There's a couple decent points but hook and line vs commercial fishing methods and fish vs mammal management are pretty poor comparisons. I don't think anyone here has pushed for less regulation, they've just pointed out they don't believe more regulation on guides is the solution. I'm not a big fan of guides but if the goal is to reduce harvest I think it should be reduced limits across the board. Even a reduced limit would have more effect on guides/nonresidents as there is no freezer limit for residents.
That’s why I made sure to include that regulation should be at scale. Because it’s not all apples to apples. Which is kind of what the original question is about. I don’t think everyone should bear the burden if a commercial group over exerts a resource. Would you still think this way if guide boats did a 5x and in 10 years and they had to drop the limit of walleyes for everyone to 2 fish because of it? Even just limiting guided fishermen to one over 24” per day would be a massive step in the right direct and have little effect on their business.

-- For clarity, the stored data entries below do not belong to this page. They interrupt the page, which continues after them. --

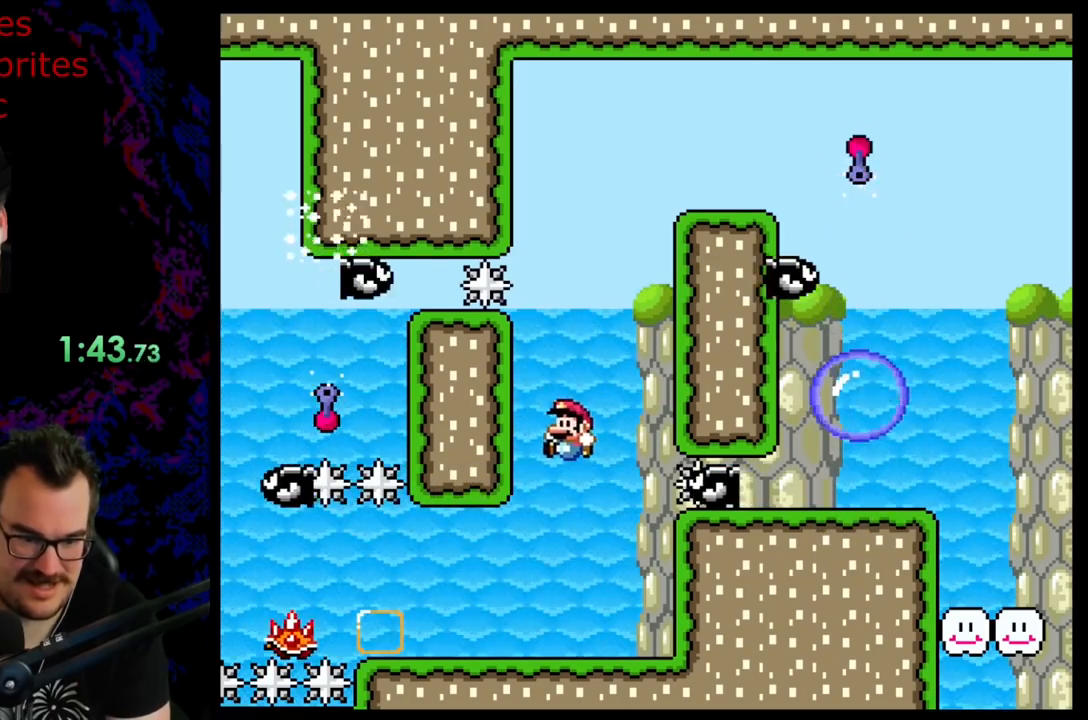
{"buttons": ["Y"], "events": [[183, "DPAD_RIGHT", "up"]]}
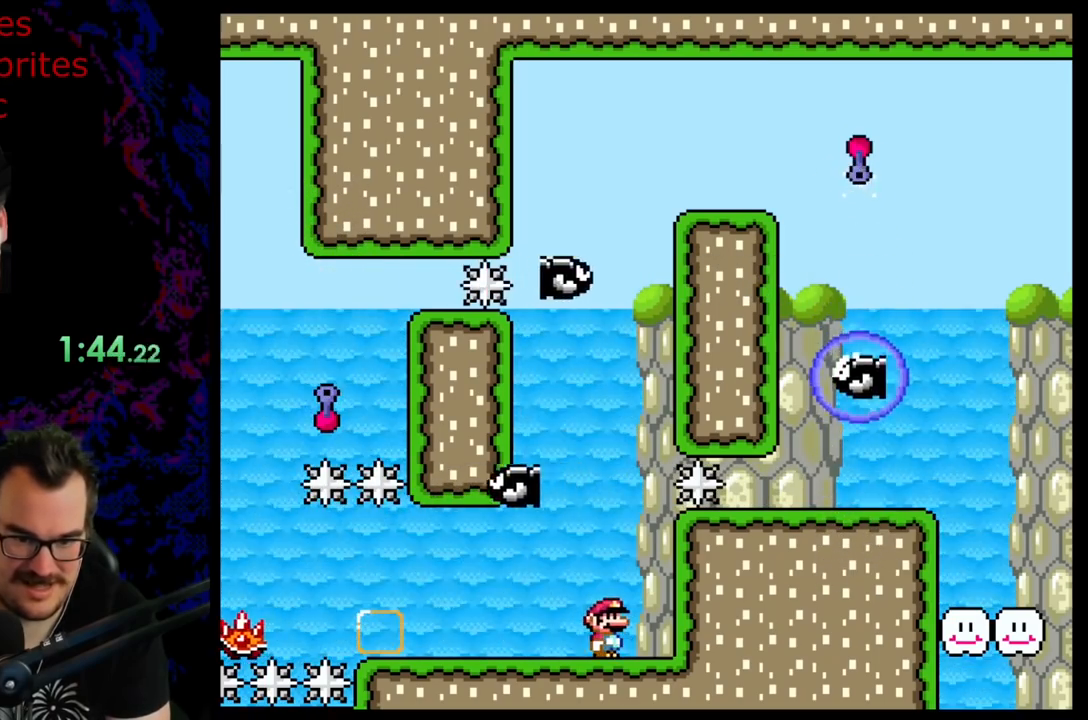
{"buttons": ["B", "Y"], "events": [[133, "DPAD_LEFT", "down"], [250, "B", "down"], [300, "DPAD_LEFT", "up"], [400, "DPAD_RIGHT", "down"], [500, "DPAD_RIGHT", "up"]]}
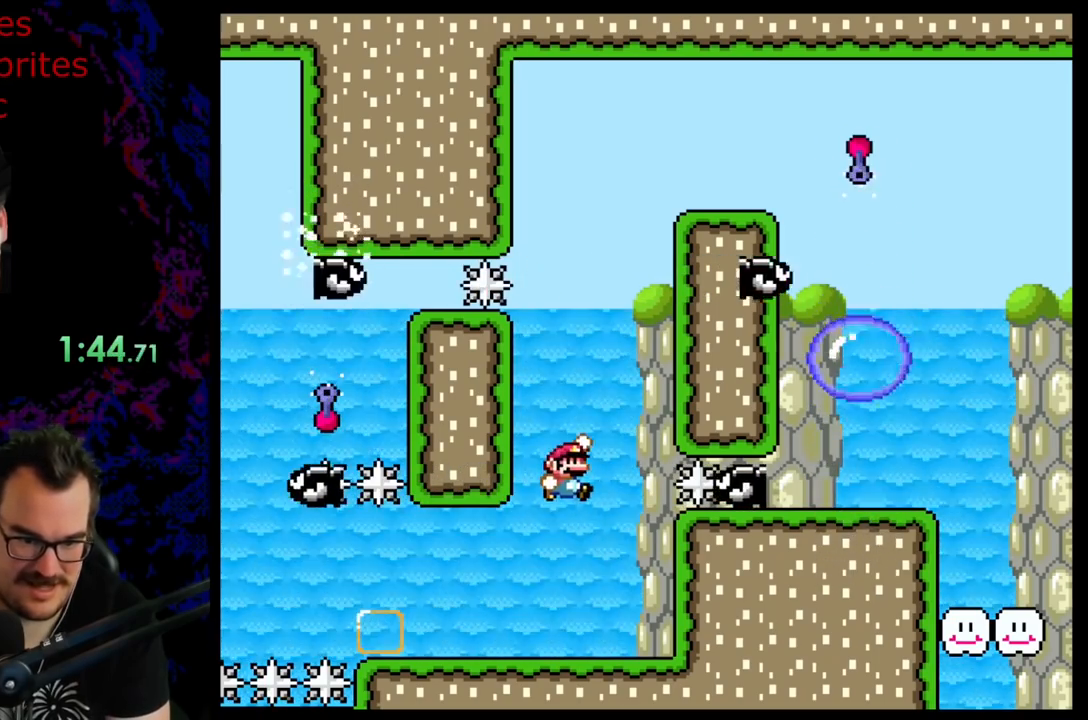
{"buttons": ["B", "Y", "DPAD_RIGHT"], "events": [[50, "B", "up"], [117, "DPAD_RIGHT", "down"], [133, "B", "down"]]}
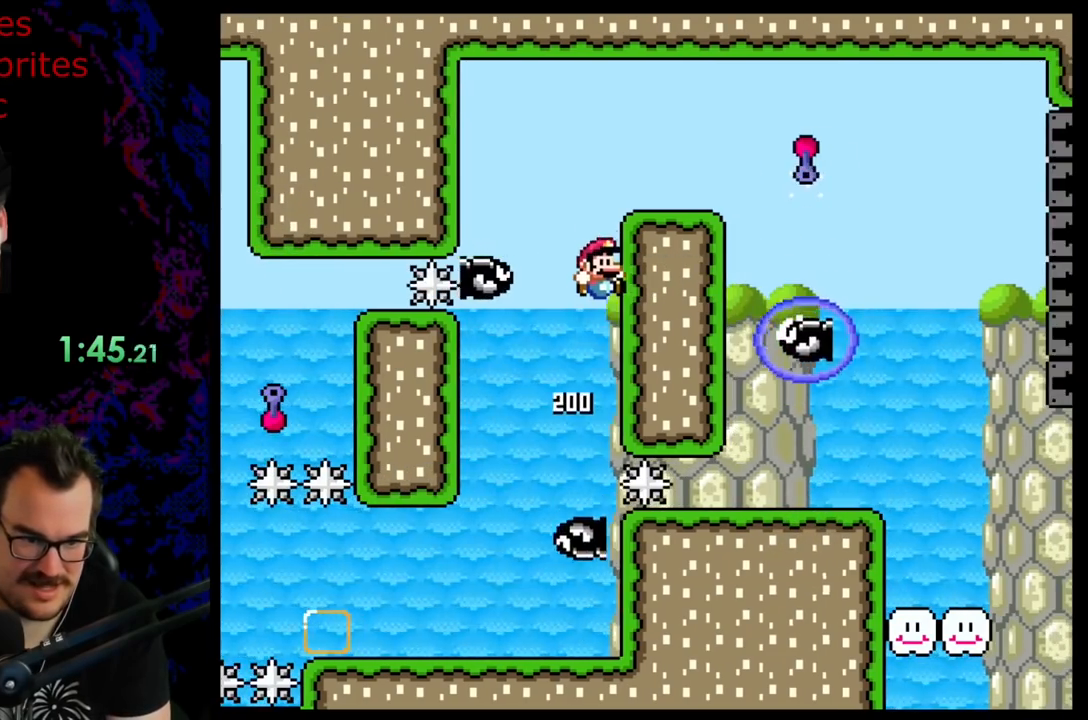
{"buttons": ["Y", "DPAD_LEFT"], "events": [[400, "DPAD_LEFT", "down"], [400, "DPAD_RIGHT", "up"], [500, "B", "up"]]}
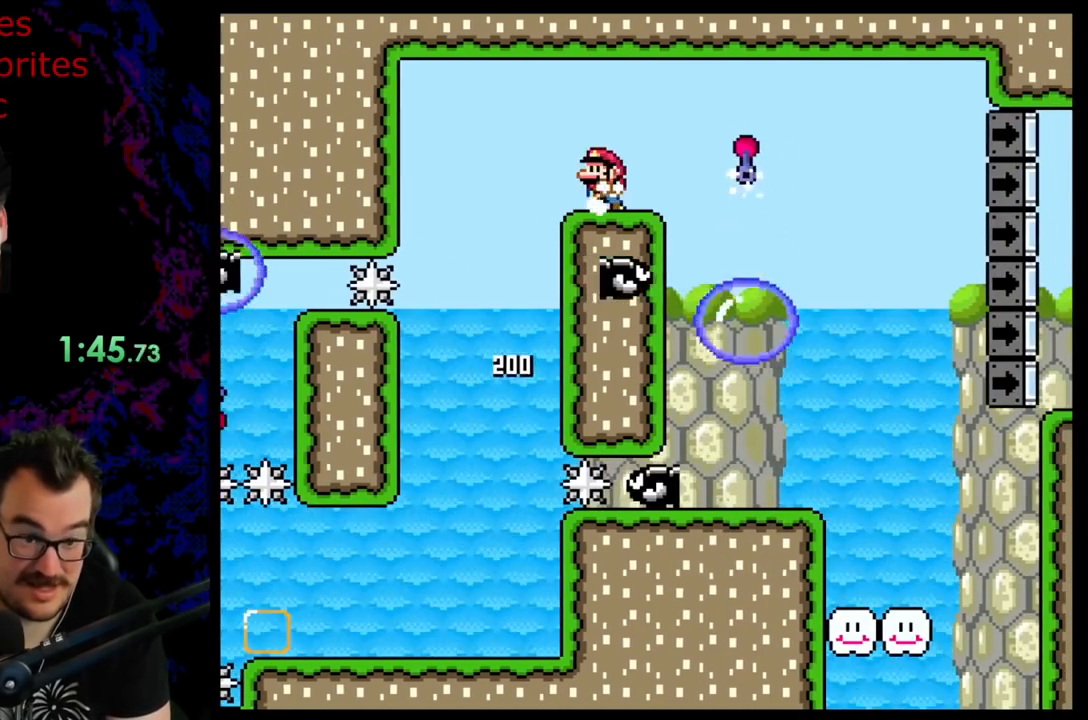
{"buttons": ["A", "X", "DPAD_RIGHT"], "events": [[17, "DPAD_LEFT", "up"], [117, "DPAD_RIGHT", "down"], [117, "X", "down"], [117, "Y", "up"], [350, "A", "down"]]}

There wouldn’t be a 50lb halibut within 50 miles of shore from Anchorage to Ketchikan if there wasn’t stringent restrictions on the commercial sport fishing fleet separate from people in personal craft. Regulations include guided fishermen have a one over/one under size limit, a very low season limit, and it’s closed to commercial use twice a week. None of those regulations apply to people in a person craft. Resident or not. While guided rules apply to both resident and non resident fishermen.The guides embrace the rules because they know the fishery wouldn’t last if that massive fleet was given a free for all. And judging by how many new operations are popping up each year with $250,000 boats and a winter home in Hawaii, they’re doing just fine.
Touching one a couple other points people made:
I remember very well numerous unnamed perch lakes getting blown up and fished out in the late 90s and early 2000s. Not a guide to be seen and no social media. And still within weeks the place was covered in vehicles from Wisconsin and Minnesota.
For a lake to be managed by the state it just needs public access. That is a simple as having a road/section line running into the lake or the water to be within the public ROW. So just a lake next to a gravel road has public access and can be managed as such. The G&F does summer and winter water quality monitoring at almost every public water body that has historically held fish (it was my job ~15 years ago). They are not going to stock a lake that dies every year. With the cyclical drough conditions over the last few years and the massive nitrogen run off associated with our current agriculture practices, I doubt many of these small lakes have maintained a steady enough dissolved oxygen level year over year to hold fish recently. Big snow years like it sounds like is happening this year sure don’t help either.